- _Passage for review_
The mTXNPx_red decamer binds thermally unfolded luciferase in the center of its ring. (A and B) Representative EM micrographs and selected single-particle images of negatively stained mTXNPx_red decamers alone (A) or after incubation with thermally unfolded luciferase (B). (C and D) Reference-free 2D projection averages showing top-down and side views of the mTXNPx_red decamer alone or with luciferase. The percentage of mTXNPx_red decamers in complex with luciferase varied between experiments. (Scale bars: 200 Å for the micrograph images and 50 Å for the boxed particles and averages.)

Fig. 6.

Chaperone activity of mTXNPxs is critical for Leishmania virulence. (A) Influence of a 20-fold molar excess of His.THR-mTXNPx_red on the in vitro thermal aggregation of luciferase. See the legend of Fig. 1 for details. (B) Analysis of mTXNPx expression in mtxnpx⁻ (lane 1), mtxnpx⁻/+mTXNPx (lane 2), and two mtxnpx⁻/+MTS.His.THR-mTXNPx (lanes 3 and 4, respectively) promastigote clones using a polyclonal antibody raised against the recombinant His.THR-MTS.mTXNPx. Purified mTXNPx and His.THR-mTXNPx were used as controls for the expected size of the proteins, and their position on the blot is indicated. Ponceau S staining of the blot is shown as loading control. (C) Localization of the His.THR-mTXNPx chimera in mtxnpx⁻ promastigotes using indirect immunofluorescence with the anti-mTXNPx antibody (green) merged with DAPI (blue). Controls as described above are included. (D) Growth rate of mtxnpx⁻ (black circles), mtxnpx⁻/+mTXNPx (black squares), and two mtxnpx⁻/+MTS.His.THR-mTXNPx clones (dark gray triangles). (E) Parasite burden of BALB/c mice after 2 and 8 wk of infection. BALB/c mice were inoculated i.p. with stationary-phase promastigotes of the mtxnpx⁻/+mTXNPx clone (squares) or two mtxnpx⁻/+MTS.His.THR-mTXNPx clones (triangles). After 2 and 8 wk of infection, the number of parasites per gram of spleen (parasite burden, PB) was determined. Each point represents one animal. The red line indicates the detection limit of the technique (log₁₀ = 2.7). Animals with parasite burdens below this limit are “not detected” (ND) and are represented by red symbols.

- _Directions_
Quote the mTXNPx figure legends word for word, from "The mTXNPx_red decamer binds" to "particles and averages.)". The pose estimation data are separate material, unrelated to the mTXNPx figure legends.

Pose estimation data
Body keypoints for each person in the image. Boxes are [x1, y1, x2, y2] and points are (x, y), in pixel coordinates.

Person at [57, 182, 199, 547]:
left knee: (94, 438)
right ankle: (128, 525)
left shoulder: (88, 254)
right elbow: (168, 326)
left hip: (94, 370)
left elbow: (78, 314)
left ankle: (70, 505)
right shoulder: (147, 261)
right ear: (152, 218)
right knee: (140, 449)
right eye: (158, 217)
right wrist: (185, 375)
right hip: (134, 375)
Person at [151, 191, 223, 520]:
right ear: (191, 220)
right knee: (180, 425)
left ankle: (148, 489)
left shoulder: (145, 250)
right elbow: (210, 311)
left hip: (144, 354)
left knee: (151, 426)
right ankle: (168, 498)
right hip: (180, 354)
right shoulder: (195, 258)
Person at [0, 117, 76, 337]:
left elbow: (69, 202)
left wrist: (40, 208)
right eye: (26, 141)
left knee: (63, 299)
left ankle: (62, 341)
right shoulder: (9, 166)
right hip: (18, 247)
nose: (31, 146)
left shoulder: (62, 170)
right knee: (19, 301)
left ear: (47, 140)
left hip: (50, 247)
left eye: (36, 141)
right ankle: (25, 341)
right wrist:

- _Your response_
The mTXNPx_red decamer binds thermally unfolded luciferase in the center of its ring. (A and B) Representative EM micrographs and selected single-particle images of negatively stained mTXNPx_red decamers alone (A) or after incubation with thermally unfolded luciferase (B). (C and D) Reference-free 2D projection averages showing top-down and side views of the mTXNPx_red decamer alone or with luciferase. The percentage of mTXNPx_red decamers in complex with luciferase varied between experiments. (Scale bars: 200 Å for the micrograph images and 50 Å for the boxed particles and averages.)